* What this exercise asks
**1)** How would you render this sentence from the LSP methods text in Spanish: "The window size w used in the evaluation of the genomes was 50 as it was the smallest size reported in the alignment."?
**2)** Can you recast the paragraph of the LSP methods text that begins "The .islands file was processed" as a short list that keeps its main facts?
**3)** Could you carry the LSP methods text further, starting after its closing sentence about intergenic regions?

* Quoted passage
LSP distribution and frequency
A Perl-based package called islandsanalyser (Additional File 2) was designed for the
visualization of the distribution and frequency of the LSPs identified in the alignment.
The script reads the .islands file and creates a presence/absence matrix of a length equal
to the size of the genome, where every nucleotide position of each genome compared is
assigned a value depending on its degree of conservation in the other genomes. The
matrix starts with a value of 0 for every nucleotide position. If a region was identified in
the alignment as a LSP, all the nucleotides within this region acquired a value of 1, if the
polymorphism occurred in more than one genome the value of these nucleotides rose
progressively to a maximum value of (n-1), where n is the number of genomes being
compared. In our comparison of six genomes, the nucleotides contained in a region that
was present only in one genome were assigned a value of 5, whereas those found in a
region conserved in all genomes were given a value of 0. Once the matrix was filled, the
variability at each nucleotide position was analyzed by using a sliding window of size w
that incorporates the sum of the values contained in the (w-1)/2 adjacent positions, thus
ensuring that the value is assigned to the nucleotide located in the middle position of the
window. The result of this step was a new matrix where the variability of each nucleotide
position is measured taking into account the degree of variation of the nucleotides in its
vicinity. Each nucleotide position was then plotted on a square-based graph to represent
the length of the genome using a base of 25,000 bp. The value of each nucleotide position
was converted into a color scale where the highest value (most variable) is represented in
black and the lowest is represented in light grey; invariable nucleotides were not plotted
and conserved the background color. The window size w used in the evaluation of the
genomes was 50 as it was the smallest size reported in the alignment.
Functional category classification
The .islands file was processed to eliminate the LSPs that shared the same genome
coordinates (those that had happened in more than one genome), leaving only one
representative LSP and thus ensuring no redundancy in the genes classified. It was
assumed that the majority of the LSPs identified in the alignment corresponded to
deletion events so the sequences still present in other MTB strain were used to classify
the functional category of those genes within polymorphisms. For IS6110 insertion
events, we only considered unique transposition events (those present only in different
locations). Sequences of all the different LSPs were extracted from each corresponding
genome and were compared by BLAST with the genes present in each of the eleven
functional categories described for the MTB genome [3]. For the classification of LSPs
that involved intergenic regions, the comparison was performed using as database the
genomic regions found between every predicted open reading frame on the MTB H37Rv
genome [3].

* Available data

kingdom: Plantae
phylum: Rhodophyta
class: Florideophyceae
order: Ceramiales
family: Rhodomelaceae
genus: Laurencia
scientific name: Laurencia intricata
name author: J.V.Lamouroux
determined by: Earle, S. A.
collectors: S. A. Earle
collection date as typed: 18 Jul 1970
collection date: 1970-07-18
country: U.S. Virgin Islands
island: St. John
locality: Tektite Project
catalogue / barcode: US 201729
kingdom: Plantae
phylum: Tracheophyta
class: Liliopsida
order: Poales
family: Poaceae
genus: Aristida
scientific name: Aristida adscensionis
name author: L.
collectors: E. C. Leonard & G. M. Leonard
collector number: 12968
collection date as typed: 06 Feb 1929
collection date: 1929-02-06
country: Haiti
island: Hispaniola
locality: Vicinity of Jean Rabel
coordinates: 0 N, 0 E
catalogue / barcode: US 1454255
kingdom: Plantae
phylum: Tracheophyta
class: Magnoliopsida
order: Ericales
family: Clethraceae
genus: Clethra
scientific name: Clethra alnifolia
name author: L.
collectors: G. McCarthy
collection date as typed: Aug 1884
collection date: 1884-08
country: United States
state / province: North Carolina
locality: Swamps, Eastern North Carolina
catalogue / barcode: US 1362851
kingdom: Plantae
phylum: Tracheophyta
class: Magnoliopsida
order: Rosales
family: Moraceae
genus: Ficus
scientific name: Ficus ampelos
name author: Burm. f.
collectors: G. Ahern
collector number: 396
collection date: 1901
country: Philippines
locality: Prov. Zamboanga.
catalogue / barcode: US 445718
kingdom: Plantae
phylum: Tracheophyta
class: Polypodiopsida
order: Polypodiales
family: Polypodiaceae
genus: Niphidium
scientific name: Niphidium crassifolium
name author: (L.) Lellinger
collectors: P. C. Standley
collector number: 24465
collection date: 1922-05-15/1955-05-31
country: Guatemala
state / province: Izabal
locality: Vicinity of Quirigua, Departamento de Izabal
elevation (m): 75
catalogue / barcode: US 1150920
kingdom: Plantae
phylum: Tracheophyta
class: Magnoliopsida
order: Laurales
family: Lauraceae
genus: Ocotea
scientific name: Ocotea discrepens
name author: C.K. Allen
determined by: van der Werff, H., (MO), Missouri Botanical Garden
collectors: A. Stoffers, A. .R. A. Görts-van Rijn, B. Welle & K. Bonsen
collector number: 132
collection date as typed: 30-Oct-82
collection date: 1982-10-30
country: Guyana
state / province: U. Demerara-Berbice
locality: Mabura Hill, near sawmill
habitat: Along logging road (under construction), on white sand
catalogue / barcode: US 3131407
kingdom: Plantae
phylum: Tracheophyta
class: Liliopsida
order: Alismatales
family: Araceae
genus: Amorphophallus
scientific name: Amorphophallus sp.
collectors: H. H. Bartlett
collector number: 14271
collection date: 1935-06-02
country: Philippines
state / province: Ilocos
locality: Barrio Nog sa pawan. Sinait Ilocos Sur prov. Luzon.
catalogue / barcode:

* Outputs in order
**1)** El tamaño de ventana w utilizado en la evaluación de los genomas fue de 50, ya que era el tamaño más pequeño reportado en el alineamiento.

**2)**
- The .islands file was filtered to remove LSPs that shared the same genome coordinates (those that occurred in more than one genome). One representative LSP was kept so that no gene was classified twice.
- Most LSPs were assumed to be deletions. The sequences still present in other MTB strains were therefore used to classify the functional category of genes within polymorphisms.
- For IS6110 insertions, only unique transposition events (those present only in different locations) were considered.
- The sequence of each LSP was extracted from its genome and compared by BLAST with the genes in the eleven functional categories described for the MTB genome [3].
- LSPs involving intergenic regions were compared against a database of the regions between every predicted open reading frame in the MTB H37Rv genome [3].

**3)**
Extrapolation of strain-specific polymorphisms
The information of the .islands file was used to determine the number of specific
polymorphisms (separated in specific deletions and specific insertions) of each strain
when the sequential inclusion of up to six strains was simulated in all possible
combinations. The method for determining the core genome of a bacterial species [4] was
adapted for the extrapolation of strain-specific polymorphisms. By measuring the number
of specific polymorphisms as a function of the number of sequenced strains, it is possible
to extrapolate the number of specific polymorphisms when the nth genome is sequenced.
For n=1, 2, … 6, the number N of independent measurements of specific polymorphisms
present in the nth genome is: N = 6!/[(n – 1)!·(6 – n)!]. This formula gives the number of
points reported in Figures 3 and 4 as a function of n. The number of strain-specific
polymorphisms for a large number of sequenced strains was extrapolated by fitting the
exponential decay function Fs(n) = κs exp [−n/τs + Ω to the amount of specific
polymorphisms identified in a total of 186 comparisons. In the equation, κs is the
amplitude of the exponential decay, τs is the decay constant that measures the speed at
which Fs(n) converges to its asymptotic value, and Ω measures the number of strainspecific polymorphisms for n → ∞ , where n is the continuous extrapolation of the
number of strains taken into account [4]. Results of the fitting procedure were evaluated
with Pearson’s correlation coefficient.
References
1.
2.
3.
4.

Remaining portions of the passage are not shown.